Chinese hamster ovary cell production of recombinant tissue-type plasminogen activator (t-PA) was increased by amplification of cotransfected dihydrofolate reductase cDNA using stepwise adaptation to increasing methotrexate (MTX) concentrations. The highest producing clones were isolated at 5 microM MTX and yielded 26,000 U/10(6) cells/day t-PA (43 microgram/10(6) cells/day). Above 25 microM MTX, cell specific t-PA production rates became increasingly variable and the cDNA copynumbers decreased. No apparent correlation between the cell specific t-PA production rate and the growth rate was observed upon subcloning of the amplified cells.

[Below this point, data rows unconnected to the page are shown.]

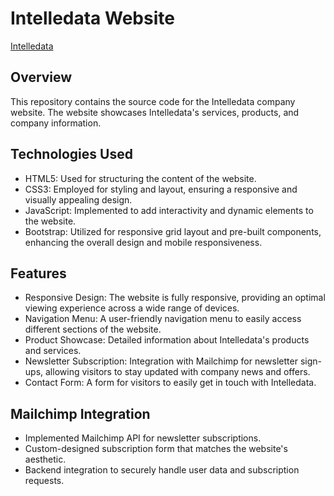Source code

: # Intelledata Website
[Intelledata](https://www.intelledata.com)
## Overview
This repository contains the source code for the Intelledata company website. The website showcases Intelledata's services, products, and company information.

## Technologies Used
- HTML5: Used for structuring the content of the website.
- CSS3: Employed for styling and layout, ensuring a responsive and visually appealing design.
- JavaScript: Implemented to add interactivity and dynamic elements to the website.
- Bootstrap: Utilized for responsive grid layout and pre-built components, enhancing the overall design and mobile responsiveness.

## Features
- Responsive Design: The website is fully responsive, providing an optimal viewing experience across a wide range of devices.
- Navigation Menu: A user-friendly navigation menu to easily access different sections of the website.
- Product Showcase: Detailed information about Intelledata's products and services.
- Newsletter Subscription: Integration with Mailchimp for newsletter sign-ups, allowing visitors to stay updated with company news and offers.
- Contact Form: A form for visitors to easily get in touch with Intelledata.

## Mailchimp Integration
- Implemented Mailchimp API for newsletter subscriptions.
- Custom-designed subscription form that matches the website's aesthetic.
- Backend integration to securely handle user data and subscription requests.
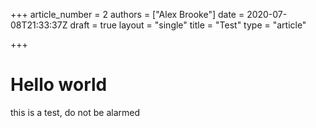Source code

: +++
article_number = 2
authors = ["Alex Brooke"]
date = 2020-07-08T21:33:37Z
draft = true
layout = "single"
title = "Test"
type = "article"

+++
# Hello world

this is a test, do not be alarmed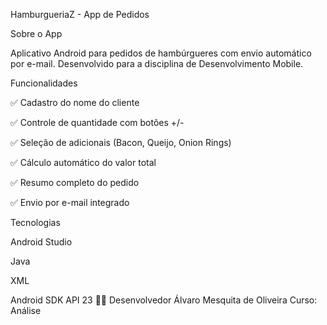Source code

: HamburgueriaZ - App de Pedidos

Sobre o App

Aplicativo Android para pedidos de hambúrgueres com envio automático por e-mail. Desenvolvido para a disciplina de Desenvolvimento Mobile.

Funcionalidades

✅ Cadastro do nome do cliente

✅ Controle de quantidade com botões +/-

✅ Seleção de adicionais (Bacon, Queijo, Onion Rings)

✅ Cálculo automático do valor total

✅ Resumo completo do pedido

✅ Envio por e-mail integrado

Tecnologias

Android Studio

Java

XML

Android SDK API 23
👨‍💻 Desenvolvedor
Álvaro Mesquita de Oliveira
Curso: Análise

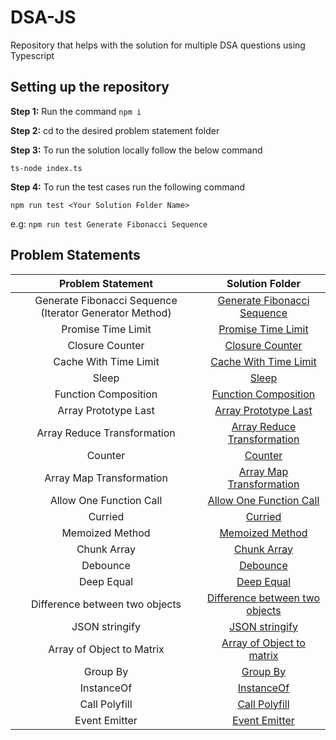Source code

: # DSA-JS

Repository that helps with the solution for multiple DSA questions using Typescript

## Setting up the repository

**Step 1:** Run the command `npm i`

**Step 2:** cd to the desired problem statement folder

**Step 3:** To run the solution locally follow the below command

`ts-node index.ts`

**Step 4:** To run the test cases run the following command

`npm run test <Your Solution Folder Name>`

e.g: `npm run test Generate Fibonacci Sequence`

## Problem Statements

|                    Problem Statement                    |                              Solution Folder                               |
| :-----------------------------------------------------: | :------------------------------------------------------------------------: |
| Generate Fibonacci Sequence (Iterator Generator Method) |     [Generate Fibonacci Sequence](./Generate%20Fibonacci%20Sequence/)      |
|                   Promise Time Limit                    |             [Promise Time Limit](./%20Promise%20Time%20Limit/)             |
|                     Closure Counter                     |                   [Closure Counter](./Closure-Counter/)                    |
|                  Cache With Time Limit                  |          [Cache With Time Limit](./Cache%20With%20Time%20Limit/)           |
|                          Sleep                          |                             [Sleep](./Sleep/)                              |
|                  Function Composition                   |             [Function Composition](./Function%20Composition/)              |
|                  Array Prototype Last                   |            [Array Prototype Last](./Array%20Prototype%20Last/)             |
|               Array Reduce Transformation               |     [Array Reduce Transformation](./Array%20Reduce%20Transformation/)      |
|                         Counter                         |                           [Counter]('./Counter)                            |
|                Array Map Transformation                 |        [Array Map Transformation](./Array%20Map%20Transformation/)         |
|                 Allow One Function Call                 |        [Allow One Function Call](./Allow%20One%20Function%20Call/)         |
|                         Curried                         |                           [Curried](./Curried/)                            |
|                     Memoized Method                     |                 [Memoized Method](./Memoized%20Function/)                  |
|                       Chunk Array                       |                      [Chunk Array](./Chunk%20Array/)                       |
|                        Debounce                         |                          [Debounce](./Debounce/)                           |
|                       Deep Equal                        |                      [Deep Equal](./Deeply%20Equal/)                       |
|             Difference between two objects              | [Difference between two objects](./Differences%20Between%20Two%20Objects/) |
|                     JSON stringify                      |                    [JSON stringify](./JSON%20Stringfy/)                    |
|                Array of Object to Matrix                |     [Array of Object to matrix](./Array%20Of%20Object%20to%20Matrix/)      |
|                        Group By                         |                         [Group By](./Group%20By/)                          |
|                       InstanceOf                        |                        [InstanceOf](./InstanceOf/)                         |
|                      Call Polyfill                      |                    [Call Polyfill](./Call%20Polyfill/)                     |
|                      Event Emitter                      |                    [Event Emitter](./Event%20Emitter/)                     |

When MTX selection was removed, the t-PA production rate decreased up to tenfold within 40 days; this was accompanied by an up to 60% drop in cDNA copynumber. Subclones isolated after 108 days of culture in the absence of MTX were, on average, sixfold more stable than their parental cells. In culture without MTX, the maximum stable t-PA production rate obtained (over 250 days) was 7000 +/- 750 U/10(6) cells/day (approximately 12 microgram/10(6) cells/day), approximately threefold lower than the maximum unstable levels of production reached under selective pressure. Taken together, these results define a wide range of the highest t-PA expression rates obtained under MTX selection, for which stable expression without selection has not been reported.